Sénégal: Finances publiques - 1333 milliards de FCfa mobilisés au 1er semestre de 2020

9 Août 2020

Au premier semestre 2020, l'exécution budgétaire du Sénégal s'est traduite par un accroissement modéré des ressources estimées à 1333 milliards de FCfa, soit une hausse de 5 % sur un an, d'après la dernière note de conjoncture de la Direction de la prévision et des études économiques (Dpee).

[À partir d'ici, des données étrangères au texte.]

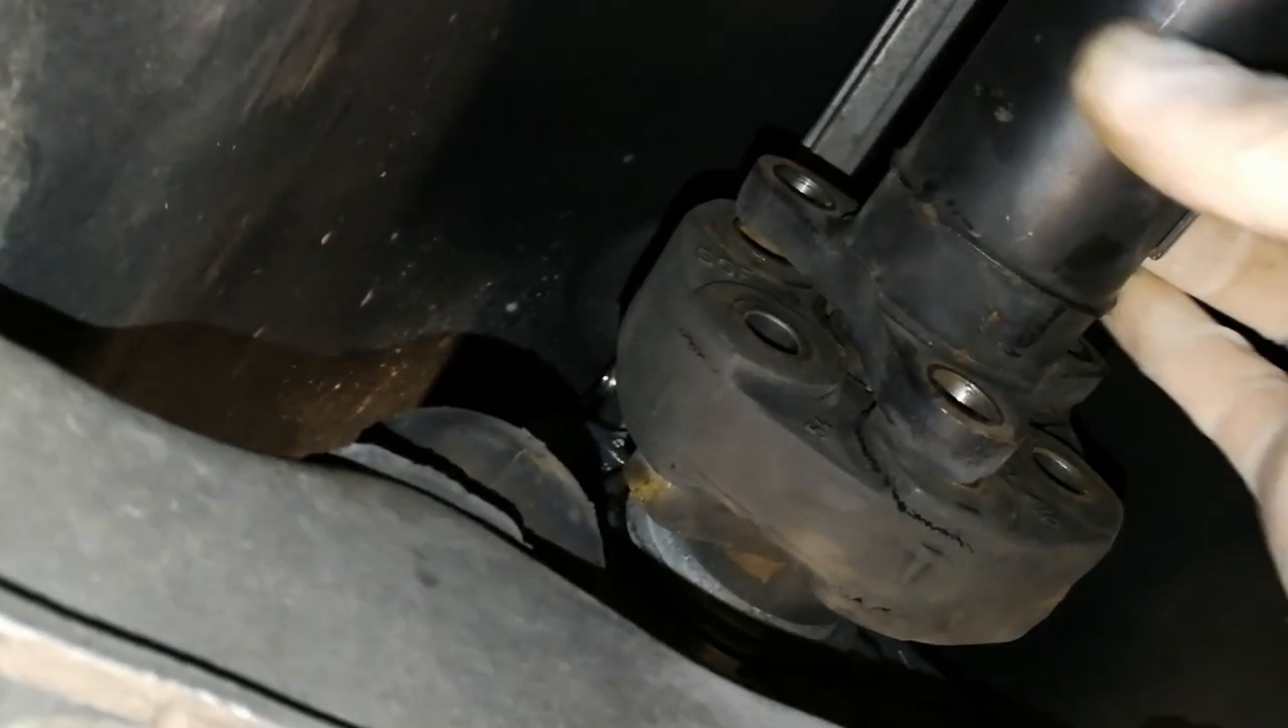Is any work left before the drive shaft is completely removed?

S'agissant des dépenses, elles se sont établies à 2074,2 milliards de FCfa.

L'exécution budgétaire a été marquée, au 1er semestre 2020, par une augmentation des ressources financières évaluées à 1333 milliards de FCfa, soit une progression de 5 %, en glissement annuel.

Dans le détail, la dernière note de conjoncture de la Direction de la prévision et des études économiques (Dpee) explique que ces ressources sont constituées de recettes budgétaires (1210,2 milliards), de dons (102,5 milliards) et de recettes exceptionnelles (20,2 milliards).

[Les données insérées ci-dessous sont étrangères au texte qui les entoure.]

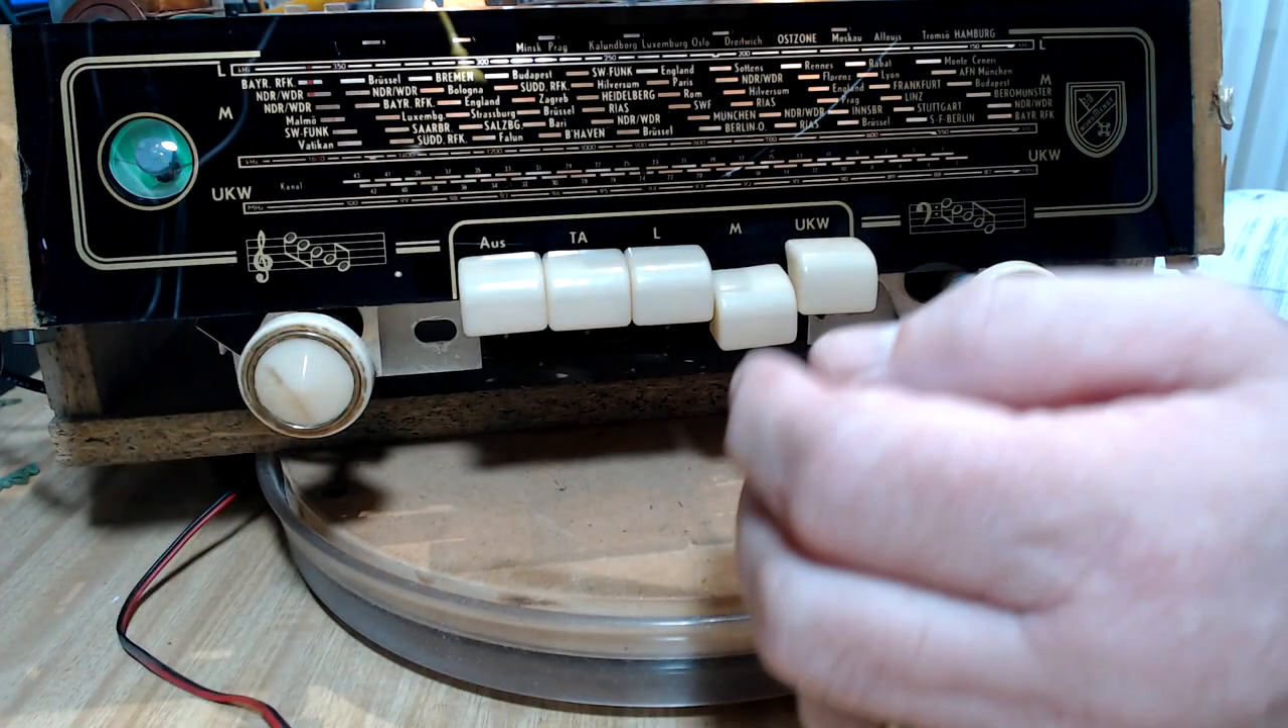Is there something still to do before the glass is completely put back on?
No.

Les recettes budgétaires, estimées à 1210,2 milliards, se sont confortées de 1,6 % à fin juin 2020 par rapport à la même période de 2019. Cette hausse, indique la Dpee, est impulsée par ses composantes fiscales (1126 milliards) et non fiscales (84,2 milliards) qui ont augmenté respectivement de 0,5 % et 18 %.

L'amélioration des recettes fiscales est portée par la hausse de l'impôt sur les sociétés (196,9 milliards), la Tva intérieure (hors pétrole à 185,8 milliards) et le Fonds de sécurisation des importations de produits pétroliers (Fsipp à 20,1 milliards) qui se sont confortés.

En revanche, l'impôt sur les revenus, l'impôt sur le revenu des valeurs mobilières/impôt sur le revenu des créances, la Tva intérieure pétrole, les taxes spécifiques et les droits de timbre ont atténué cette tendance haussière.

De même, les droits et taxes mobilisés par la Douane, notamment la Tva import (186,8 milliards), et les droits de porte (119,7 milliards) se sont inscrits sur cette dynamique de baisse avec des contractions respectives de 11,6 % et 15 %.

Concernant les dépenses budgétaires, elles sont évaluées à 2074,2 milliards à fin juin 2020 contre un montant de 1738,8 milliards un an auparavant, soit une hausse de 335,4 milliards (+19,3 %).

Cette situation, explique la Dpee, traduit les hausses combinées des dépenses courantes et d'investissement qui se sont confortées respectivement de 27,8 % et 6,4 %.

Pour les dépenses courantes, elles sont évaluées à 1338,1 milliards contre 1046,9 milliards à la même période en 2019, soit une augmentation de 27,8 %. Cette hausse est soutenue par la masse salariale (409,7 milliards) et les transferts et subventions (607,3 milliards) qui se sont renforcés respectivement de 13,4 % et 86,3 %.

Cependant, cette orientation est atténuée par la réduction des intérêts sur la dette qui se sont repliés de 10,5 milliards pour s'établir à 162,1 milliards.

Pour ce qui est des dépenses d'investissement, elles sont estimées à 736,1 milliards (+6,4 %) à la faveur des investissements sur ressources intérieures (441,6 milliards). Pour les financements sur ressources extérieures, ils sont évalués à 294,5 milliards et enregistrent une baisse estimée à 14,4 %.